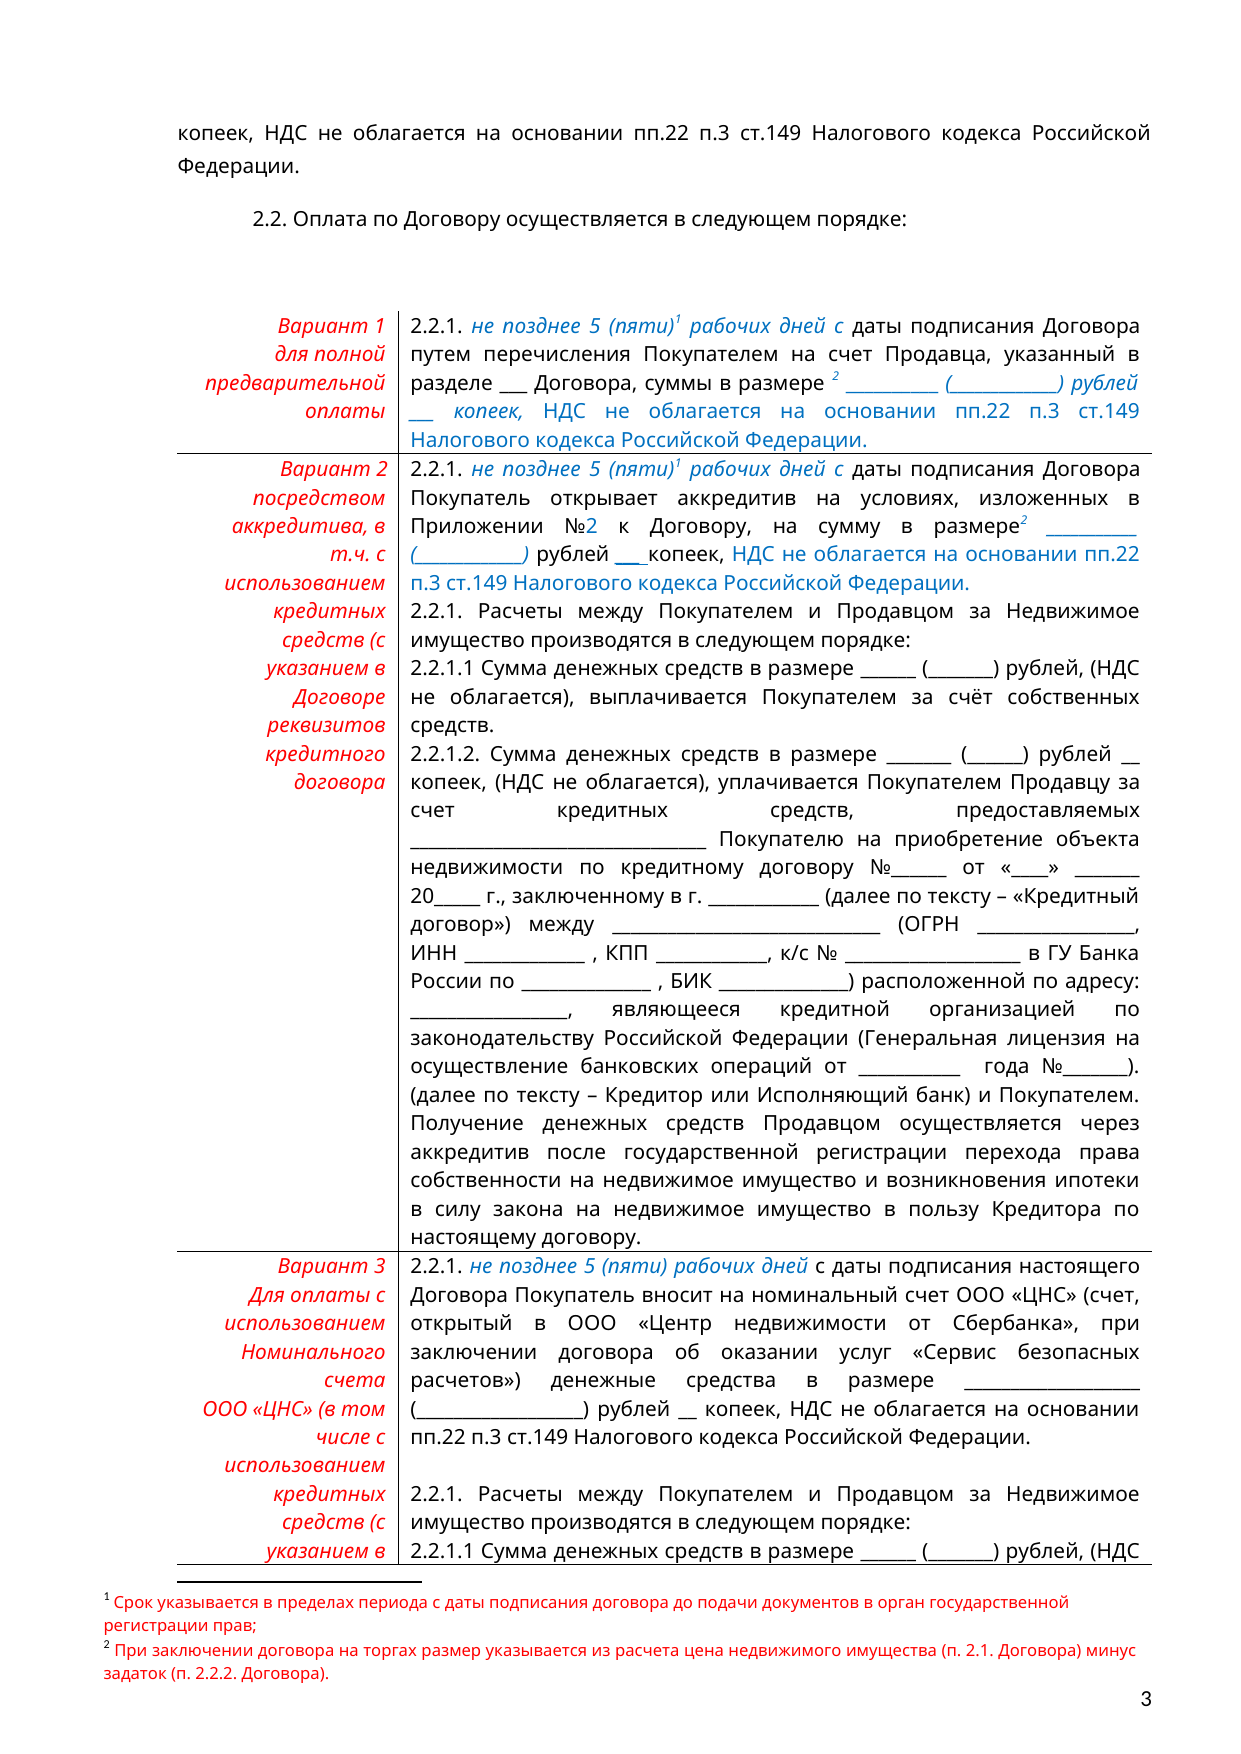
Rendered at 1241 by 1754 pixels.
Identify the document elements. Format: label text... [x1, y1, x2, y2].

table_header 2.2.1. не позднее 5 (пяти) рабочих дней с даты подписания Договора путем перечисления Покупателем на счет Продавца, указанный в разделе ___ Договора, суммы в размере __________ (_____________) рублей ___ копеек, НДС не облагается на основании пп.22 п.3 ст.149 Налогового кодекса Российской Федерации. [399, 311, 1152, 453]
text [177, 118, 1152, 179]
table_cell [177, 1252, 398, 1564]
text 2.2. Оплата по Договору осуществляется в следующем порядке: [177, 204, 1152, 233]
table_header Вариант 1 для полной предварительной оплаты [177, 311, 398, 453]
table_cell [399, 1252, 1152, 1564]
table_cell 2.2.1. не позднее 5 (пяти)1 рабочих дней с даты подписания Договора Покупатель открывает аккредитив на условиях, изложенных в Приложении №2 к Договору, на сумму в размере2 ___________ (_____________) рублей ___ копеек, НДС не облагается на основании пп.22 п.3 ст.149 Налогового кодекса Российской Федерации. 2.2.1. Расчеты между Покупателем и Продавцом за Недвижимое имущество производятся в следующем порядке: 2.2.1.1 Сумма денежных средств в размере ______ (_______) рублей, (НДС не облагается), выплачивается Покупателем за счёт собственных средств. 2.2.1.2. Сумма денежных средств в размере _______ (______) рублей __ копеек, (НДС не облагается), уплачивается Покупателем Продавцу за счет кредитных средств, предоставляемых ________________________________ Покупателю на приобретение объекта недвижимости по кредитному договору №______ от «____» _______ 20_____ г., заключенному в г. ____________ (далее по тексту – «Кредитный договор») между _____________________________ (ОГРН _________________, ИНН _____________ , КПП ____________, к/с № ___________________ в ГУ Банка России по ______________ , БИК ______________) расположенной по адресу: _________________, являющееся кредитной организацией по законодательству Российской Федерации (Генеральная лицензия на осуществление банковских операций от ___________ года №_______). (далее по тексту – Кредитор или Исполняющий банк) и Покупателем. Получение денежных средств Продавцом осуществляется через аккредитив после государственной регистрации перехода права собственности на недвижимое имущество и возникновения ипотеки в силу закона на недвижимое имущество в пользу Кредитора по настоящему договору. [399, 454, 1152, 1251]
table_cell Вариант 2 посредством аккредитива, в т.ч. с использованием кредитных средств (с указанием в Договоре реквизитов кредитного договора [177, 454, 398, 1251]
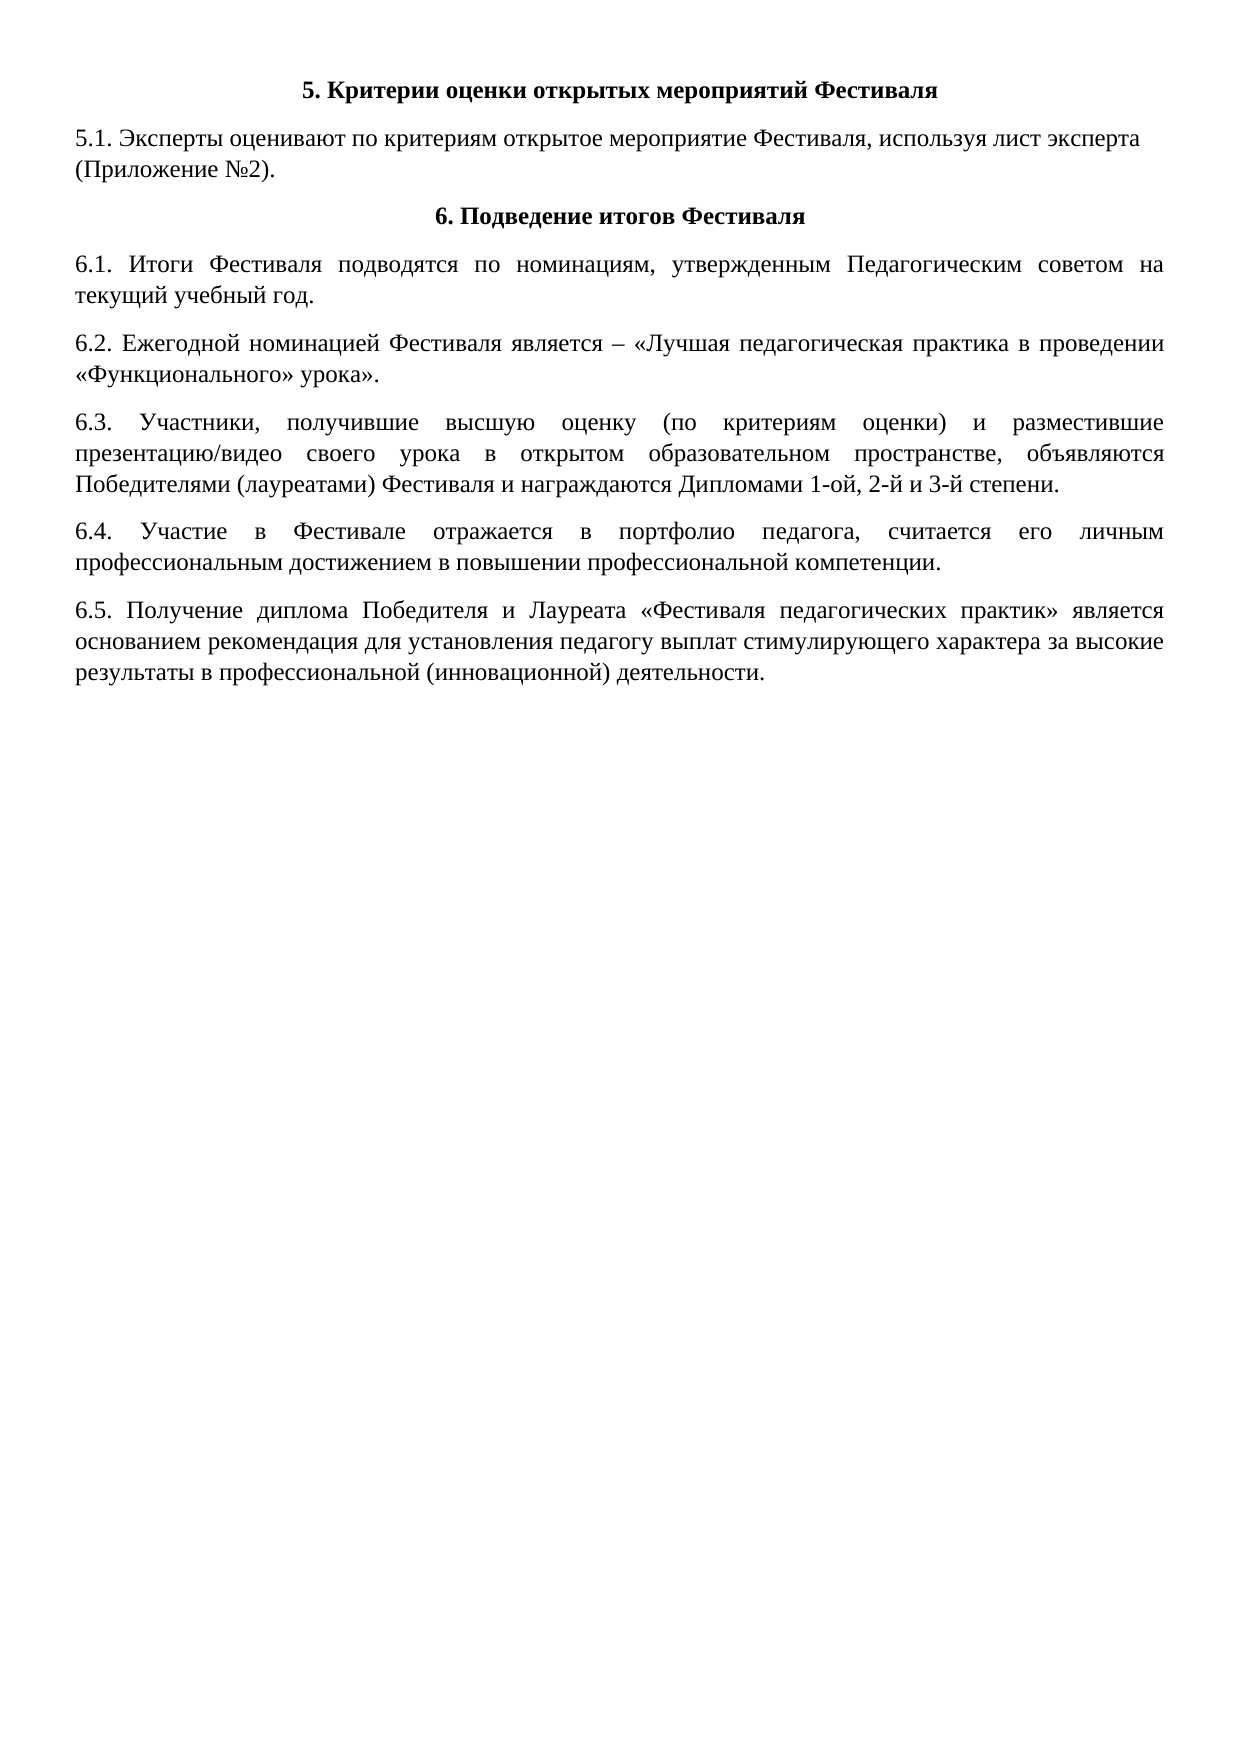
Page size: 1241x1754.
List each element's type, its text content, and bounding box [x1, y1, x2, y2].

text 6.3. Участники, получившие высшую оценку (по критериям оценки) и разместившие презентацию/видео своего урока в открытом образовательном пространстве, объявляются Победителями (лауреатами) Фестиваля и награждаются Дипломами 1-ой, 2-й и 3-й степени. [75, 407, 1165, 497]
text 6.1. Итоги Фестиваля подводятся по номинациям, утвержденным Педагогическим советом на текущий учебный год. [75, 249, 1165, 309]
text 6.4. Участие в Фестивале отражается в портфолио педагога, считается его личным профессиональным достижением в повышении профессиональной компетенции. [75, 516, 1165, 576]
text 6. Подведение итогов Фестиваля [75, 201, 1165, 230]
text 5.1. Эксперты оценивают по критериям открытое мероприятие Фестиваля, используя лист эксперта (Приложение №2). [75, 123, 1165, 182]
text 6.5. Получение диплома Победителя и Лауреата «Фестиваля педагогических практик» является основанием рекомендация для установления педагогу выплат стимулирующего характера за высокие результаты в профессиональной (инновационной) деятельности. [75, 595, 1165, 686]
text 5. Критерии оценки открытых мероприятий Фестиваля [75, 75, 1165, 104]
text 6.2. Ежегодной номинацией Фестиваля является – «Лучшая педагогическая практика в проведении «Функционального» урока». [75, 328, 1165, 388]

□ □ □ □

▶ _Problem requirements_: Write out the records above exactly as they stand, leaving out every picture.

▶ _Problem solution_:
Rendered at 1241 by 1754 pixels.
Identify the document elements. Format: label text... [x1, y1, x2, y2].

table_header 2.2.1. не позднее 5 (пяти) рабочих дней с даты подписания Договора путем перечисления Покупателем на счет Продавца, указанный в разделе ___ Договора, суммы в размере __________ (_____________) рублей ___ копеек, НДС не облагается на основании пп.22 п.3 ст.149 Налогового кодекса Российской Федерации. [399, 311, 1152, 453]
text [177, 118, 1152, 179]
table_cell [177, 1252, 398, 1564]
text 2.2. Оплата по Договору осуществляется в следующем порядке: [177, 204, 1152, 233]
table_header Вариант 1 для полной предварительной оплаты [177, 311, 398, 453]
table_cell [399, 1252, 1152, 1564]
table_cell 2.2.1. не позднее 5 (пяти)1 рабочих дней с даты подписания Договора Покупатель открывает аккредитив на условиях, изложенных в Приложении №2 к Договору, на сумму в размере2 ___________ (_____________) рублей ___ копеек, НДС не облагается на основании пп.22 п.3 ст.149 Налогового кодекса Российской Федерации. 2.2.1. Расчеты между Покупателем и Продавцом за Недвижимое имущество производятся в следующем порядке: 2.2.1.1 Сумма денежных средств в размере ______ (_______) рублей, (НДС не облагается), выплачивается Покупателем за счёт собственных средств. 2.2.1.2. Сумма денежных средств в размере _______ (______) рублей __ копеек, (НДС не облагается), уплачивается Покупателем Продавцу за счет кредитных средств, предоставляемых ________________________________ Покупателю на приобретение объекта недвижимости по кредитному договору №______ от «____» _______ 20_____ г., заключенному в г. ____________ (далее по тексту – «Кредитный договор») между _____________________________ (ОГРН _________________, ИНН _____________ , КПП ____________, к/с № ___________________ в ГУ Банка России по ______________ , БИК ______________) расположенной по адресу: _________________, являющееся кредитной организацией по законодательству Российской Федерации (Генеральная лицензия на осуществление банковских операций от ___________ года №_______). (далее по тексту – Кредитор или Исполняющий банк) и Покупателем. Получение денежных средств Продавцом осуществляется через аккредитив после государственной регистрации перехода права собственности на недвижимое имущество и возникновения ипотеки в силу закона на недвижимое имущество в пользу Кредитора по настоящему договору. [399, 454, 1152, 1251]
table_cell Вариант 2 посредством аккредитива, в т.ч. с использованием кредитных средств (с указанием в Договоре реквизитов кредитного договора [177, 454, 398, 1251]
Page size: 1241x1754.
List each element's type, its text content, and bounding box [x1, y1, x2, y2].

text 6.3. Участники, получившие высшую оценку (по критериям оценки) и разместившие презентацию/видео своего урока в открытом образовательном пространстве, объявляются Победителями (лауреатами) Фестиваля и награждаются Дипломами 1-ой, 2-й и 3-й степени. [75, 407, 1165, 497]
text 6.1. Итоги Фестиваля подводятся по номинациям, утвержденным Педагогическим советом на текущий учебный год. [75, 249, 1165, 309]
text 6.4. Участие в Фестивале отражается в портфолио педагога, считается его личным профессиональным достижением в повышении профессиональной компетенции. [75, 516, 1165, 576]
text 6. Подведение итогов Фестиваля [75, 201, 1165, 230]
text 5.1. Эксперты оценивают по критериям открытое мероприятие Фестиваля, используя лист эксперта (Приложение №2). [75, 123, 1165, 182]
text 6.5. Получение диплома Победителя и Лауреата «Фестиваля педагогических практик» является основанием рекомендация для установления педагогу выплат стимулирующего характера за высокие результаты в профессиональной (инновационной) деятельности. [75, 595, 1165, 686]
text 5. Критерии оценки открытых мероприятий Фестиваля [75, 75, 1165, 104]
text 6.2. Ежегодной номинацией Фестиваля является – «Лучшая педагогическая практика в проведении «Функционального» урока». [75, 328, 1165, 388]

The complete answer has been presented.